Gaggle is an all-girl alternativechoir based in London. They were formed in 2009 and released their first album From the Mouth of the Cave in 2012. The group currently has 22 members, each of whom goes by a single-name pseudonym. The main songwriters are Deborah Coughlin and her former 586 bandmate, Simon Dempsey.
History
Gaggle was founded by Deborah Coughlin in 2009. Within months Gaggle received recognition from NME in their "The fifty most forward-thinking people in music", and were featured in the Evening Standard as leaders in a movement described as "Choir Mania". The group released their first single I Hear Flies in 2010 on Transgressive Records and won Camden Crawl's Best New Act for the Emerging Talent Awards, sponsored by Gibson. In 2011 they released a limited EP called The Brilliant and the Dark on Record Store Day with a performance at Rough Trade East.
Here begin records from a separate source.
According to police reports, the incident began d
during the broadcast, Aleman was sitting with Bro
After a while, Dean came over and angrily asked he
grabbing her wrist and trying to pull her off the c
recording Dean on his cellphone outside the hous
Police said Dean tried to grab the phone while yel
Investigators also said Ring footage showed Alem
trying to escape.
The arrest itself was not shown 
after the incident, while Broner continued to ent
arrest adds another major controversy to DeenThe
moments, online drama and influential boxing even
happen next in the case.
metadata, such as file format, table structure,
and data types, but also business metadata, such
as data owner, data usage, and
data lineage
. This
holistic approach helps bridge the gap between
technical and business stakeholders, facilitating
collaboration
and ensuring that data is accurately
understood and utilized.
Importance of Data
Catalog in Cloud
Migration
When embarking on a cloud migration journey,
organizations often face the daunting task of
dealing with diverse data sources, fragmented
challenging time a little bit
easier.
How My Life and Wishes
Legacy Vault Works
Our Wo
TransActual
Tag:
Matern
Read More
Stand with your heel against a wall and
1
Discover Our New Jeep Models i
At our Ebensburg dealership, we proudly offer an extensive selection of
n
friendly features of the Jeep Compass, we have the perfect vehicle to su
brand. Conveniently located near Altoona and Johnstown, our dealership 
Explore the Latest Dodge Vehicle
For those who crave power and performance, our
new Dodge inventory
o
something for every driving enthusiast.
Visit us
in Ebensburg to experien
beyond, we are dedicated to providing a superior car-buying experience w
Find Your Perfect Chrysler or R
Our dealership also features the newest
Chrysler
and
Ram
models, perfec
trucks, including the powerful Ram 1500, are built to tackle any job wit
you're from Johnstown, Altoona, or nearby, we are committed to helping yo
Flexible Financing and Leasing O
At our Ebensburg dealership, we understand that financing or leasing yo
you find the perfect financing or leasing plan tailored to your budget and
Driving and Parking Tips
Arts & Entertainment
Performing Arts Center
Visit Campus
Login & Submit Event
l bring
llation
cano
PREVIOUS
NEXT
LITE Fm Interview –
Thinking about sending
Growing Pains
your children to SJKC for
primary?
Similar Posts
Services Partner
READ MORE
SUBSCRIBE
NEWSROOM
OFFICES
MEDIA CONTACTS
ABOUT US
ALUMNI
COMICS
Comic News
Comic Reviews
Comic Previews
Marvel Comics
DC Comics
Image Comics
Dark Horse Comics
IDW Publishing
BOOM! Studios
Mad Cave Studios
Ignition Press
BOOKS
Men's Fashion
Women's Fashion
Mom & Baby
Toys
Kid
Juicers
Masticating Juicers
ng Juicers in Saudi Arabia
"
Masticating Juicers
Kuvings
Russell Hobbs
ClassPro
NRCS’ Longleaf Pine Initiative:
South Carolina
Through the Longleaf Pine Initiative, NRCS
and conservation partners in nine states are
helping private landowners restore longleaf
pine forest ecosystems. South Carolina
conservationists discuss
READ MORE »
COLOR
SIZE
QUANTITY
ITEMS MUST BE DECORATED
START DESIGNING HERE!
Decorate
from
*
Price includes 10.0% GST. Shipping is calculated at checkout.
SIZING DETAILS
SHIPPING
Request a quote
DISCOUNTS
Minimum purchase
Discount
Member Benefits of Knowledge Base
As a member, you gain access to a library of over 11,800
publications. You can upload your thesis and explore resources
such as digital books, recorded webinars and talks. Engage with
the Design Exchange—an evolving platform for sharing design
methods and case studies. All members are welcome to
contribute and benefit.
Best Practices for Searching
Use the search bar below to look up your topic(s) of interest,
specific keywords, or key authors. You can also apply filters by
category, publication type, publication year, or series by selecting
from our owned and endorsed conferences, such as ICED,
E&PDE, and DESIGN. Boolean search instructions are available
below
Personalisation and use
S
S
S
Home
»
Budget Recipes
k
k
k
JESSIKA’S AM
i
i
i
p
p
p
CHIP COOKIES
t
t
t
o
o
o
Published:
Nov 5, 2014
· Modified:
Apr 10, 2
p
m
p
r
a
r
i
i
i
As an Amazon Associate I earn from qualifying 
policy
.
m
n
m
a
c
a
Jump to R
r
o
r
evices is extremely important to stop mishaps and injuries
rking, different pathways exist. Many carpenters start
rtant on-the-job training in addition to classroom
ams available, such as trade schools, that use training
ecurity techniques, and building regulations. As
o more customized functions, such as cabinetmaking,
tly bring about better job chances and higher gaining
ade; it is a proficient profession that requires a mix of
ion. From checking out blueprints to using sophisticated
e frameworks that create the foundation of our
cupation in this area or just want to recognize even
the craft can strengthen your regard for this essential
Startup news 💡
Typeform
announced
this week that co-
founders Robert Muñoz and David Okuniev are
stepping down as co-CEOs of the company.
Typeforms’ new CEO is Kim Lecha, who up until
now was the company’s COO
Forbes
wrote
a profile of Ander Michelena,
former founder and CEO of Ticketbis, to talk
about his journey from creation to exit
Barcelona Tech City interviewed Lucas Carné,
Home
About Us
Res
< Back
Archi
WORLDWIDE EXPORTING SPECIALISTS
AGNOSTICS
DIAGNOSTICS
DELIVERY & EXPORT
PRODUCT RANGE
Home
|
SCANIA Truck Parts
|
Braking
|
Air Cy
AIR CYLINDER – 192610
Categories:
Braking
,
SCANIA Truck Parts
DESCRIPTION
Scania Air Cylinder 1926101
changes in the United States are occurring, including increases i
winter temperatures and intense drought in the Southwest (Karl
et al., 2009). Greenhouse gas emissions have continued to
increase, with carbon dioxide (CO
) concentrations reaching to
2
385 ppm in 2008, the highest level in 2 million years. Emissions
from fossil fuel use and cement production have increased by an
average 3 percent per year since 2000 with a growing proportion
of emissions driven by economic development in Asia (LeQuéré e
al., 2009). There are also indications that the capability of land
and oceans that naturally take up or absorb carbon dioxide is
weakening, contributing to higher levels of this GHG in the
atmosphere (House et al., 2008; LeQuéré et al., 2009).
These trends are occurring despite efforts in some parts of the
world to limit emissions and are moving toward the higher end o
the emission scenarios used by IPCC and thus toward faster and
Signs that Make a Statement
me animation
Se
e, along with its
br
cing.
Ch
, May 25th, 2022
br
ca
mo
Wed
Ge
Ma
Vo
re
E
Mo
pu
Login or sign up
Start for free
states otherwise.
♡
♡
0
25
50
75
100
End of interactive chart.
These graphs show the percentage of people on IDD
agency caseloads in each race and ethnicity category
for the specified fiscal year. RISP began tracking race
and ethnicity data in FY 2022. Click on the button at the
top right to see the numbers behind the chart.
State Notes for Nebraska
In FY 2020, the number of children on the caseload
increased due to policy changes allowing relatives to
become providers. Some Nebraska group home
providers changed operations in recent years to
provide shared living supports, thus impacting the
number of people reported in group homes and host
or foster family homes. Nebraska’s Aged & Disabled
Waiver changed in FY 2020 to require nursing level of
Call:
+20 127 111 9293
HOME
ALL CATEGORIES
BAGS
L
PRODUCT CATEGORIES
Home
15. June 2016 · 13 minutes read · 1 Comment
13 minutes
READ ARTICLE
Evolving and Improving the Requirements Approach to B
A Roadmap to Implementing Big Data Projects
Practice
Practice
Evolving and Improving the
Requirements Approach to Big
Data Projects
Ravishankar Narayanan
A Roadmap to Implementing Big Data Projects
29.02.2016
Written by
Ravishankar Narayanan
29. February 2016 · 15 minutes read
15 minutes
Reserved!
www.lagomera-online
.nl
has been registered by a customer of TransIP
This was a reworking of a forgotten 1969 Women's Institute opera found by artists Open Music Archive. Gaggle debuted the new show in 2010 at the Women's Library, then took it to the ICA where the record was recorded live, the B-Side compiled of live samples to be remixed by fans on a copyleft licence. Later in 2011 they took "The Brilliant and the Dark" back to its original home The Royal Albert Hall, in the Elgar Room. This gained the attention of The Guardian who described it as "vivacious, visceral, spectacularly indignant wall of sound" in a 4 star review. In 2012 they released their debut albumFrom the Mouth of the Cave: two singles of which, Army of Birds and Power of Money, both received videos, respectively. The cost for second single "Power of Money" was £3000. The reason for the price was explained thus:
The Power of Generosity, Inventiveness, Courage. The Power of Flirting, Improvising, Blagging, Hard Work and Being Nice and Polite. The Power of Friendship, Faith, Obligation, Ambition, Anxiety…..Dreams. Without these Powers this track would not have been made. This song is precious. And yet, we’re told that ‘a single’ is almost valueless. And that pisses us off. So we have done a budget of how much this single ‘cost’. The many hours it took to write, arrange, compose, master; the expertise of all the musicians, technicians, designers, producers involved; the combination of all the Powers described above and more – we’ve totted it all up as best we can and… …we are putting this tune to market for the sum of £3000. The power of money? Let’s see.